The echo of her memory
denied
by those who pay
no heed to the sallow keys of a D minor burial.
Those who disrupt the silent melody
warily placed on the last crumbling leaf of autumn.
Ignoring the light-fingered melancholy touching our ears like religion
right before sleep.

I think about the famous vomit
that stained the hotel floors of The Chelsea—
That some of it could have been mine,
in some way.
That we are all part of some large ghost—
All laughing and howling and puking at the exact same time.

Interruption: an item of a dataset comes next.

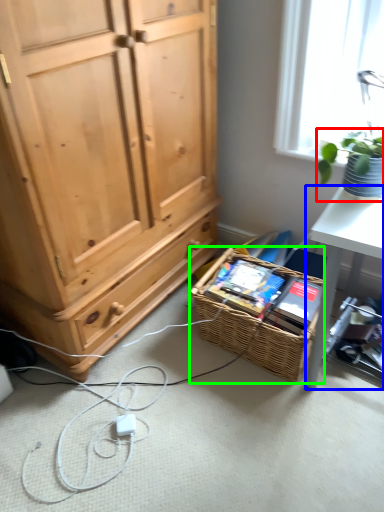
Question: Considering the real-world distances, which object is closest to houseplant (highlighted by a red box)? desk (highlighted by a blue box) or picnic basket (highlighted by a green box).

Choices:
 (A) desk
 (B) picnic basket

Answer: (A)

The imprints of our faces littered across the unconscious—
Coming to be in a puddle of old rain water,
in the bark of millennium trees,
the dizzy violet end of a wild root,
in the language of tumbled stones,
a gust of lightning across a bourbon meadow,
beneath old sweaters
in the bottom drawer of an intricately whittled coffin,
captured in the bones of an undeveloped photograph.
Our memories spread like a
thick venomous fog over a graveyard at 2:31 am.